In practice, this turned into a deep dive into realtime systems, server-authoritative movement, state synchronization, and multiplayer architecture.
This post is a technical breakdown of how I designed and built the system.
High-Level Architecture
The project is structured as a monorepo:
apps/web → Next.js frontend (Phaser client) apps/http → REST API (auth, spaces, admin, metadata) apps/ws → WebSocket server (realtime multiplayer) packages/db → Prisma + database client
- HTTP server handles auth, spaces, admin actions
- WebSocket server handles presence, movement, chat, and realtime state
- Frontend uses Phaser to render the world and players
Why WebSockets + Server Authority
For a multiplayer system, I wanted:
- Low-latency updates
- No client-side cheating
- A single source of truth
So I went with WebSockets for a persistent realtime connection and server-authoritative movement.

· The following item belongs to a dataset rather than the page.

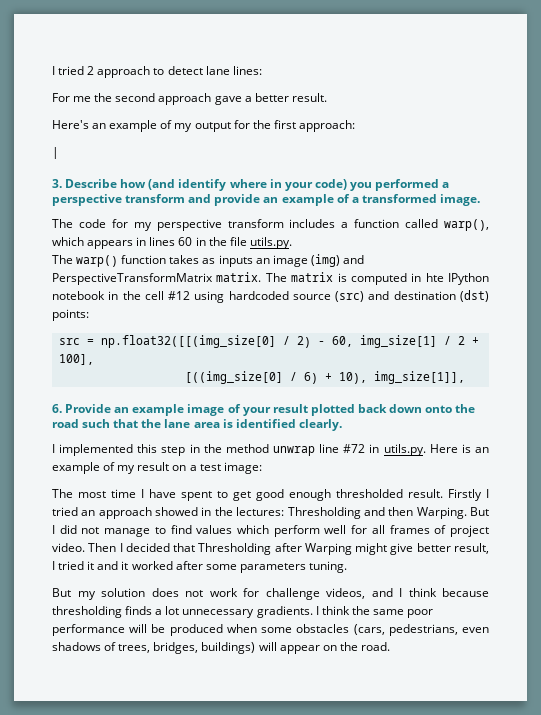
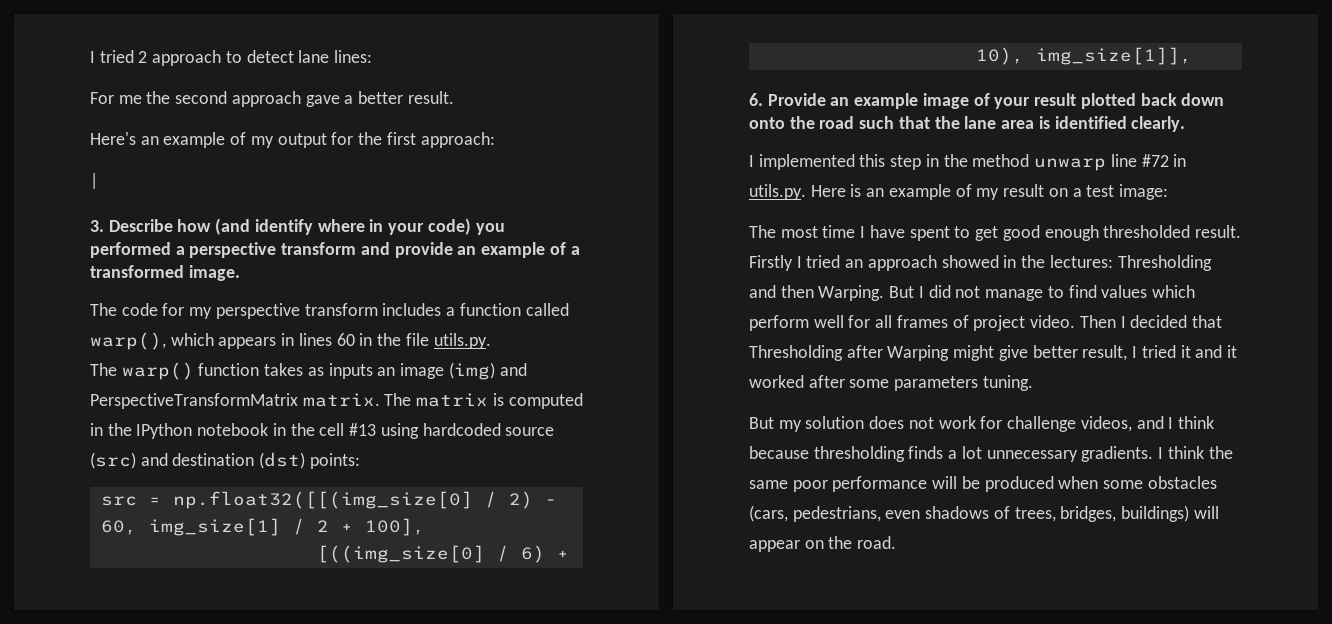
[425,273,444,282] hte -> [107,423,132,436] the
[168,291,191,300] #12 -> [349,423,377,436] #13
[273,446,315,456] unwrap -> [1034,158,1107,171] unwarp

Every movement works like this:
- Client sends intent: { x, y }
- Server validates collision + bounds
- Server updates state
- Server broadcasts the new position to everyone
This ensures: no teleport hacks, no desync, and everyone stays in sync.
World & Collision System
Visually, the world is rendered using Phaser 3 with tilemaps.
Internally, the map uses floor/wall/foreground layers and a collision grid.
Movement is grid-based (32px steps) and the server uses the collision grid to reject invalid moves.
This separation between visual tiles and logical collision grid turned out to be critical for correctness.
Presence System & Room Management
Each “space” is a separate multiplayer room. When a user joins:
- JWT is verified
- User is fetched from DB
- Spawn point is assigned
- User is added to room state
- Presence is broadcast to others
When a user leaves:
- They’re removed from the room
- A “player left” event is broadcast
Each room maintains connected players, their positions, and their avatars.
Realtime Chat
Chat is implemented as room-scoped messages, server-validated, and broadcast only to users in the same space.
This avoids cross-room leaks and trusting clients blindly.
Proximity Video Calling with WebRTC
One of the most fun features was 1-on-1 video calling when two players are nearby.
Flow:
- Client detects proximity
- Allows “start call”
- Signaling happens over WebSocket
- Media flows peer-to-peer using WebRTC
This keeps latency low and server load minimal.
Admin System
Admins can create maps, create elements, and design spaces visually. This makes the world data-driven instead of hardcoded.
Hard Problems & Lessons
Some interesting challenges:
- Smoothing movement without client prediction
- Preventing jitter
- Keeping Phaser rendering and server state in sync
- Managing room lifecycles
- Designing message protocols
What I’d Do If I Scaled This
- Interest management (only send nearby players)
- Snapshot + delta compression
- Region-based servers
- Dedicated SFU for voice
- Proper matchmaking & sharding
Closing Thoughts
This project taught me more about realtime systems and multiplayer architecture than any tutorial ever could. It’s still evolving, but the core architecture is now solid and extensible.